Provided passage ::
-- begin --
Post-Code-Generation Update of Deep Learning Network Parameters
This example shows how to incrementally update the network learnables of a deep learning network application running on edge devices such as Raspberry Pi. This example uses a cart-pole reinforcement learning application to illustrate:
Training a policy gradient (PG) agent to balance a cart-pole system modeled in MATLAB®. Initially, assume the agent can balance the system exerting a force in the range of -10N to 10N. For more information on PG agents, see REINFORCE Policy Gradient (PG) Agent (Reinforcement Learning Toolbox).
Generating code for the trained agent and deploying the agent on a Raspberry Pi™ target.
Retraining the agent in MATLAB® such that it can only exert a force of -8N to 8N.
Updating the learnable parameters of the deployed agent without regenerating code for the network.
Cart-Pole MATLAB Environment
The reinforcement learning environment for this example is a pole attached to an unactuated joint on a cart, which moves along a frictionless track. The training goal is to make the pendulum stand upright without falling over.
For this environment:
The upward balanced pendulum position is
0
radians, and the downward hanging position ispi
radians.The pendulum starts upright with an initial angle between –0.05 and 0.05 radians.
The observations from the environment are the position and velocity of the cart, the pendulum angle, and the pendulum angle derivative.
-- end --
Dataset entries ::
-- begin --
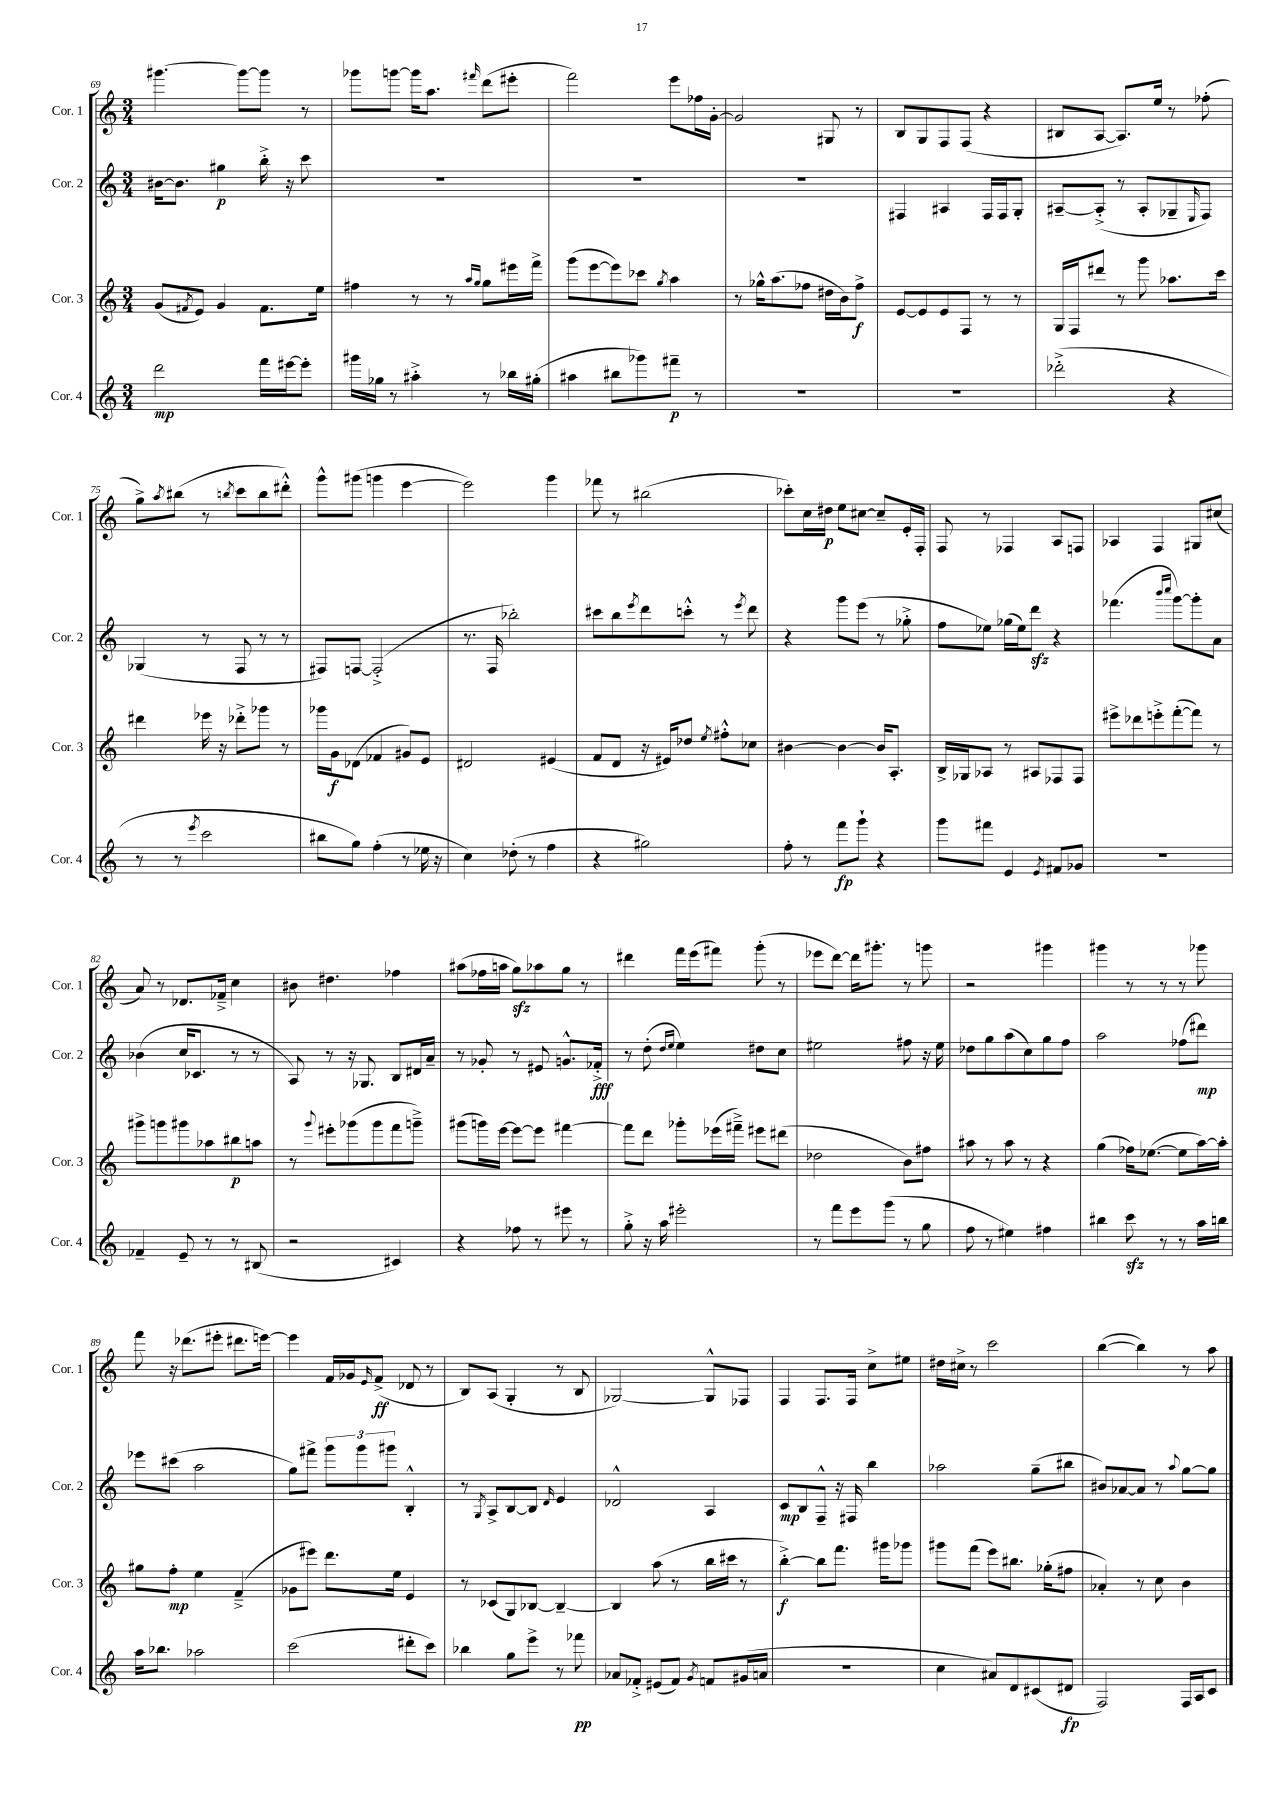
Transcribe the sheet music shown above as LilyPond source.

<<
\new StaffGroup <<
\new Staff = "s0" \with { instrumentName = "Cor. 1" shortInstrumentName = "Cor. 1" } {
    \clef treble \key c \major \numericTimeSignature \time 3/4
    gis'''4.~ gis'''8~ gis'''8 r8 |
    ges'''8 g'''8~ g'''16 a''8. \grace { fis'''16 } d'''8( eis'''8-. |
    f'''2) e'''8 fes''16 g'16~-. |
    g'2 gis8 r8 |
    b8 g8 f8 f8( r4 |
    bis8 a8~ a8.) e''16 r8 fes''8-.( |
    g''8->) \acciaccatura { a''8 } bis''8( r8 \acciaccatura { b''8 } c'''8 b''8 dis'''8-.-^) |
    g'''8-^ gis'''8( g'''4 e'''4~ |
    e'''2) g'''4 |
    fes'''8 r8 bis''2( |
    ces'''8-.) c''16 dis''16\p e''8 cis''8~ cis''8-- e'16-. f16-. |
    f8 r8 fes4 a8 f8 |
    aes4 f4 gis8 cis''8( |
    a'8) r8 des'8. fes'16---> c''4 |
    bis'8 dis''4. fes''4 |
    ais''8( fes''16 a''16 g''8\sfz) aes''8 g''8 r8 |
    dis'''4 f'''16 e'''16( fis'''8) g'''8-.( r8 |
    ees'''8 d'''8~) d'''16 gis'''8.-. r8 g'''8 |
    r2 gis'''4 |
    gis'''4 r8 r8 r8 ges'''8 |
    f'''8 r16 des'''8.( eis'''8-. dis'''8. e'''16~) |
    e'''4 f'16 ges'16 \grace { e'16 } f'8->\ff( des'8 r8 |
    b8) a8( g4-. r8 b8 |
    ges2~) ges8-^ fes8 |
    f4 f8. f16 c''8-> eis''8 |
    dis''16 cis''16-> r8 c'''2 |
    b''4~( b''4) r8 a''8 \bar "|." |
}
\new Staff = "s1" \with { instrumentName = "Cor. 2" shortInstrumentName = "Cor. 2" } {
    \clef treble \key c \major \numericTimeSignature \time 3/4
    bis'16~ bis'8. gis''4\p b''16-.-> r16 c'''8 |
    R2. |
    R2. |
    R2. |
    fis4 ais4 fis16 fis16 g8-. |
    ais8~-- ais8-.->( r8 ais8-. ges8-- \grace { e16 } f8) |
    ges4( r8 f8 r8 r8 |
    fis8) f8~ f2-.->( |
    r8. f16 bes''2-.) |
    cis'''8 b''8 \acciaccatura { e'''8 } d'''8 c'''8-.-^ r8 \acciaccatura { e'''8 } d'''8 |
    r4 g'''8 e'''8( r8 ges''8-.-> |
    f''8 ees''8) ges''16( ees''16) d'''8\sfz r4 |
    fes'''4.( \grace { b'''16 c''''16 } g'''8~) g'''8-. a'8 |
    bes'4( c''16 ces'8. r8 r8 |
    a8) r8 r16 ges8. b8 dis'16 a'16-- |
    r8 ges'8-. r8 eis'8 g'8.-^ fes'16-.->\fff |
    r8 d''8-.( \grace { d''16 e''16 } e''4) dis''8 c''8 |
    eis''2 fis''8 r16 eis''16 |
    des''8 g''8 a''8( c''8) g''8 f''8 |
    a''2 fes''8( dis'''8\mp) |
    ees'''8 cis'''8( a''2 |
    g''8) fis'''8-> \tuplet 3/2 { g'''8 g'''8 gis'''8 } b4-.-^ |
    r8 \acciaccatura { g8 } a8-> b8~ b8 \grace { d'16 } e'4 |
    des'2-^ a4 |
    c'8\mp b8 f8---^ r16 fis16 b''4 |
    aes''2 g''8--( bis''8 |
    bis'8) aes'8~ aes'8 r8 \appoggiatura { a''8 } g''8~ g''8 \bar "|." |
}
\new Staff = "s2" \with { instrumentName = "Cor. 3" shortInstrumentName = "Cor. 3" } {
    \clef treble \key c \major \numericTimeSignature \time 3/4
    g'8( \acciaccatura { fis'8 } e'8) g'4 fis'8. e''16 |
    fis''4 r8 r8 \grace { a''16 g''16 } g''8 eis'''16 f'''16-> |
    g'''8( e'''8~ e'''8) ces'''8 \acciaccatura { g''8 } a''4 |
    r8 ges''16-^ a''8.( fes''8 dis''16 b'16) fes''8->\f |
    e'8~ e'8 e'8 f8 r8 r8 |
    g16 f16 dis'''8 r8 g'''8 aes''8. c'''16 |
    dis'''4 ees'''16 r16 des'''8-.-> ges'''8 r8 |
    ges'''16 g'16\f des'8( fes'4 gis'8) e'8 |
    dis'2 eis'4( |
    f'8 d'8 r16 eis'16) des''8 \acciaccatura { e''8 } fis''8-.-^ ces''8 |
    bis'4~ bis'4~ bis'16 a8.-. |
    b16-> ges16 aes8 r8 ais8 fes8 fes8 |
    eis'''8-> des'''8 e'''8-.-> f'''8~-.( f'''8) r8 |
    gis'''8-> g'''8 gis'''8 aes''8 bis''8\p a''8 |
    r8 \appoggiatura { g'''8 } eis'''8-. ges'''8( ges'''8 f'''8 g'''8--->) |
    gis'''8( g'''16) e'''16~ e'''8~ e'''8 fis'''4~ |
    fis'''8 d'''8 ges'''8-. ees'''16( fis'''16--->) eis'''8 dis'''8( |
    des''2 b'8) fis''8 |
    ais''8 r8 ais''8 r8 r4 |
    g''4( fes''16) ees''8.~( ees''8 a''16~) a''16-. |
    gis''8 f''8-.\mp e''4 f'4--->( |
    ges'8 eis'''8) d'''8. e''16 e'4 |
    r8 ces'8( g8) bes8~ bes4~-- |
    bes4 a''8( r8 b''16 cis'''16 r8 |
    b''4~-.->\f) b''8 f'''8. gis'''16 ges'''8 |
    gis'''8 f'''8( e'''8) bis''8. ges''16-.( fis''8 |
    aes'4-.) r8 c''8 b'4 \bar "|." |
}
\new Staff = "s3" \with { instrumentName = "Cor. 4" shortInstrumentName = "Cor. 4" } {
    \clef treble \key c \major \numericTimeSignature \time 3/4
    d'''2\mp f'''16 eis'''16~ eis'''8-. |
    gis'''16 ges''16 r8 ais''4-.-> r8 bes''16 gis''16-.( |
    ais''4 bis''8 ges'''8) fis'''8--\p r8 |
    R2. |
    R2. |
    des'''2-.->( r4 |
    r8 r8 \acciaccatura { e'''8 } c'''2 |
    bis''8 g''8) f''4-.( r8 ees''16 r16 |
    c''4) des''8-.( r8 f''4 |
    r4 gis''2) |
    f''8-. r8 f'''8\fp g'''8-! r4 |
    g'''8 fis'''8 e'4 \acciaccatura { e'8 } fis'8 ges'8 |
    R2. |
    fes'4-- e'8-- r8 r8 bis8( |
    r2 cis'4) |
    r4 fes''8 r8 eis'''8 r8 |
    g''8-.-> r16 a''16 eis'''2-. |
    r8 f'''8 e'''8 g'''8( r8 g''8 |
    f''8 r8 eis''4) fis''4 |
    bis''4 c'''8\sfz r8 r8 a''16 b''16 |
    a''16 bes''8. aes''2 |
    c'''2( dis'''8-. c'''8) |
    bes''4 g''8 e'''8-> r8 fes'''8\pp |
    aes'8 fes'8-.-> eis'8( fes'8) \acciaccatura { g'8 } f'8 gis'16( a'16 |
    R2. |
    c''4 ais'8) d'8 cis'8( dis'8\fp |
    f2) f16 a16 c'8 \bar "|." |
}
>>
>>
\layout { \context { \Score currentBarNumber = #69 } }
-- end --
Requests ::
- 1) Repeat the portion of the cart-pole example from "Post-Code-Generation Update of" to "of -8N to 8N.".
- 2) In the cart-pole example, what force range is the agent limited to after it is retrained in MATLAB?
- 3) Go on with the cart-pole example from the point where it stops.

Task-by-task results ::
- 1)
Post-Code-Generation Update of Deep Learning Network Parameters
This example shows how to incrementally update the network learnables of a deep learning network application running on edge devices such as Raspberry Pi. This example uses a cart-pole reinforcement learning application to illustrate:
Training a policy gradient (PG) agent to balance a cart-pole system modeled in MATLAB®. Initially, assume the agent can balance the system exerting a force in the range of -10N to 10N. For more information on PG agents, see REINFORCE Policy Gradient (PG) Agent (Reinforcement Learning Toolbox).
Generating code for the trained agent and deploying the agent on a Raspberry Pi™ target.
Retraining the agent in MATLAB® such that it can only exert a force of -8N to 8N.

- 2) After retraining, the agent can only exert a force of -8N to 8N.

- 3)
The episode terminates if the pole is more than 12 degrees from vertical or if the cart moves more than 2.4 m from the original position.
A reward of +1 is provided for every time step that the pole remains upright. A penalty of –5 is applied when the pendulum falls.
Initialize the environment such that the force action signal from the agent to the environment is from -10 to 10 N. Later, retrain the agent so that the force action signal varies from -8N to 8N. For more information on this model, see Load Predefined Control System Environments (Reinforcement Learning Toolbox).
Create Environment Interface
Create a predefined environment interface for the pendulum.
env = rlPredefinedEnv("CartPole-Discrete")
env = CartPoleDiscreteAction with properties: Gravity: 9.8000 MassCart: 1 MassPole: 0.1000 Length: 0.5000 MaxForce: 10 Ts: 0.0200 ThetaThresholdRadians: 0.2094 XThreshold: 2.4000 RewardForNotFalling: 1 PenaltyForFalling: -5 State: [4×1 double]
The interface has a discrete action space where the agent can apply one of two possible force values to the cart, –10 or 10 N.
Obtain the observation and action information from the environment interface.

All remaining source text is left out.